# Newton's Third Law Explanation

1. Nov 1, 2012

For every force exerted by object A on object B, an equal and opposing force is exerted by object B on object A.

I need help understanding the principle. I understand it when dealing with a completely stationary object: pushing on a solid wall, it exerts an equal force back to your hand, resulting in no net movement. But what about when I push something and move it? It seems to me that the force of my hand is greater than the force of the pushed object, since it "gives" under the force and moves. How are the two forces equal?

2. Nov 1, 2012

### mikeph

You feel a force acting on your hand when you push the object- the force does exist and it is equal in magnitude to the force felt by the object. If you were floating in space you would accelerate away from the object.

Since you're standing on a planet, you can transmit the force through your shoes to the Earth, and the effective mass of you as one large object is huge. So the Earth will slightly accelerate away from the object, but the motion it will be immeasurably small in magnitude.

3. Nov 3, 2012

### Jespermj

Consider Newtons second law F=ma. Imagine you exerting a pushing force on, say, a balloon. The balloon will of course exert the same magnitude of force on you. But because the mass of the balloon is relatively small it must "compensate" by having a greater acceleration. You, having much greater mass, will feel a very small unnoticeable acceleration.

4. Nov 7, 2012

### nicklasaau

If the object you are pushing arent giving you the same amount of force back, you would be compressing the object, the object needs to excert the same force to your push, if it dosent compress. (without talking about friction) an example if a ball lies on the table, the gravitational force acts on the ball, if the ball needs to stay on the table, the table have to create a normal force that has the same magnitude and opposite direction of the gravitational force, else the ball would have a net internalforce thru the table and the table would break, same principle for the push, no compression.

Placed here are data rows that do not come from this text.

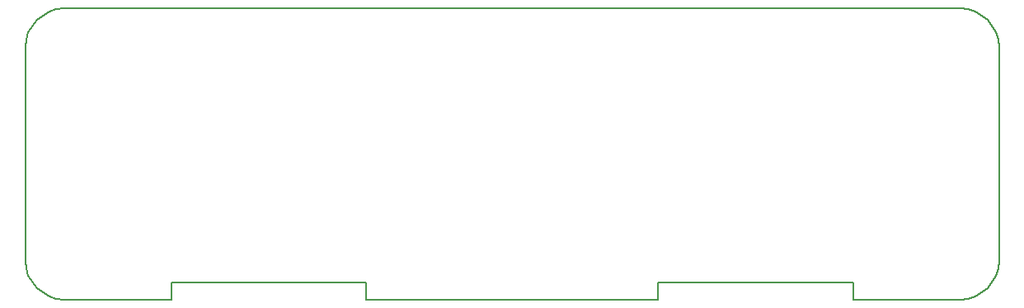
<source format=gbr>
G04 #@! TF.GenerationSoftware,KiCad,Pcbnew,5.1.4-e60b266~84~ubuntu19.04.1*
G04 #@! TF.CreationDate,2019-09-15T17:37:26+02:00*
G04 #@! TF.ProjectId,kicad,6b696361-642e-46b6-9963-61645f706362,rev?*
G04 #@! TF.SameCoordinates,Original*
G04 #@! TF.FileFunction,Profile,NP*
%FSLAX46Y46*%
G04 Gerber Fmt 4.6, Leading zero omitted, Abs format (unit mm)*
G04 Created by KiCad (PCBNEW 5.1.4-e60b266~84~ubuntu19.04.1) date 2019-09-15 17:37:26*
%MOMM*%
%LPD*%
G04 APERTURE LIST*
%ADD10C,0.200000*%
G04 APERTURE END LIST*
D10*
X85960217Y-48114015D02*
X84956126Y-48114015D01*
X104956117Y-49914015D02*
X104956117Y-49914015D01*
X54956121Y-49914015D02*
X54956121Y-49014015D01*
X119642744Y-47473890D02*
X118787122Y-48745015D01*
X19956121Y-45914015D02*
X19956121Y-23936625D01*
X20269496Y-22376750D02*
X21125120Y-21105625D01*
X104956117Y-49014015D02*
X104956117Y-48114015D01*
X84956126Y-49914015D02*
X54956121Y-49914015D01*
X104956117Y-49914015D02*
X104956117Y-49014015D01*
X118787122Y-48745015D02*
X117516000Y-49600640D01*
X116764236Y-49833032D02*
X115956127Y-49914015D01*
X119642744Y-22376750D02*
X119875133Y-23128516D01*
X33958958Y-49914015D02*
X23956119Y-49914015D01*
X21125120Y-21105625D02*
X22396245Y-20250000D01*
X19956121Y-23936625D02*
X20037104Y-23128516D01*
X22396245Y-49600640D02*
X21125120Y-48745015D01*
X119956117Y-45914015D02*
X119875133Y-46722124D01*
X54956121Y-48114015D02*
X53956260Y-48114015D01*
X34956121Y-48114015D02*
X34956121Y-49014015D01*
X105951607Y-49914015D02*
X104956117Y-49914015D01*
X20037104Y-46722124D02*
X19956121Y-45914015D01*
X34956121Y-49014015D02*
X34956121Y-49914015D01*
X20269496Y-47473890D02*
X20037104Y-46722124D01*
X20037104Y-23128516D02*
X20269496Y-22376750D01*
X23956119Y-49914015D02*
X23148010Y-49833032D01*
X21125120Y-48745015D02*
X20269496Y-47473890D01*
X103967237Y-48114015D02*
X85960217Y-48114015D01*
X118787122Y-21105625D02*
X119642744Y-22376750D01*
X22396245Y-20250000D02*
X23148010Y-20017609D01*
X53956260Y-48114015D02*
X35961050Y-48114015D01*
X115956127Y-49914015D02*
X105951607Y-49914015D01*
X84956126Y-48114015D02*
X84956126Y-49014015D01*
X117516000Y-49600640D02*
X116764236Y-49833032D01*
X116764236Y-20017609D02*
X117516000Y-20250000D01*
X119875133Y-46722124D02*
X119642744Y-47473890D01*
X23956119Y-19936625D02*
X23956119Y-19936625D01*
X104956117Y-48114015D02*
X103967237Y-48114015D01*
X54956121Y-49014015D02*
X54956121Y-48114015D01*
X115956127Y-19936625D02*
X116764236Y-20017609D01*
X119875133Y-23128516D02*
X119956117Y-23936625D01*
X35961050Y-48114015D02*
X34956121Y-48114015D01*
X23148010Y-20017609D02*
X23956119Y-19936625D01*
X34956121Y-49914015D02*
X33958958Y-49914015D01*
X84956126Y-49014015D02*
X84956126Y-49914015D01*
X119956117Y-23936625D02*
X119956117Y-45914015D01*
X23148010Y-49833032D02*
X22396245Y-49600640D01*
X23956119Y-19936625D02*
X115956127Y-19936625D01*
X117516000Y-20250000D02*
X118787122Y-21105625D01*
M02*

</source>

I think you are mixing the internal forces with the external forces, the external forces is things like the gravitation and a push, but the external forces is the forces that are inside an object (newtons 3 law) which is the force that the object need to deliver, for not to be compressed. Internalforces must be 0 for no deformation/compression (newtons 3 law), and the external forces is the ones that cause the motion.

5. Nov 7, 2012

### Fredrik

Staff Emeritus
When no other forces are relevant, like when you and the object are on a frictionless surface or floating in empty space or something, it's impossible for you to push something without changing your own velocity. If your mass and acceleration are denoted by m1 and a1 respectively, and the object's mass and acceleration are denoted by m2 and a2 respectively, Newton's third is telling you that m1a1=-m2a2. As you can see, it's impossible for a2 to be non-zero while a1 is zero.

When other forces (like friction) are relevant, Newton's third still holds, but that last equality doesn't. Suppose e.g. that you put your hands against your kitchen table and push it gently. Nothing happens, so you slowly increase the force. For a while nothing is happening, and then suddenly the table begins to accelerate. What happens here is that as you're increasing the force that you exert on the table, the force exerted by the floor on the table also increases, and remains equal in magnitude to the force you exert on the table until you finally push harder than the floor is able to push back. Then the table will experience an acceleration given by Ma=F-f where M is the mass of the table, F is the force that you exert on the table, and f is the force that the floor exerts on the table once it has started moving.

This idea applies both to you and the object you're pushing. If you push the table and it moves while you remain stationary relative to the floor, what has happened is not that Newton's third has failed. It's just that you're pushing with a force F that's greater in magnitude than the maximum force that the floor can exert on the table, but smaller in magnitude than the maximum force that the floor can exert on you. Because of this, the sum of the forces acting on you (-F+f1=m1a1) is still zero, while the sum of the forces acting on the object (F+f2=m2a2) isn't.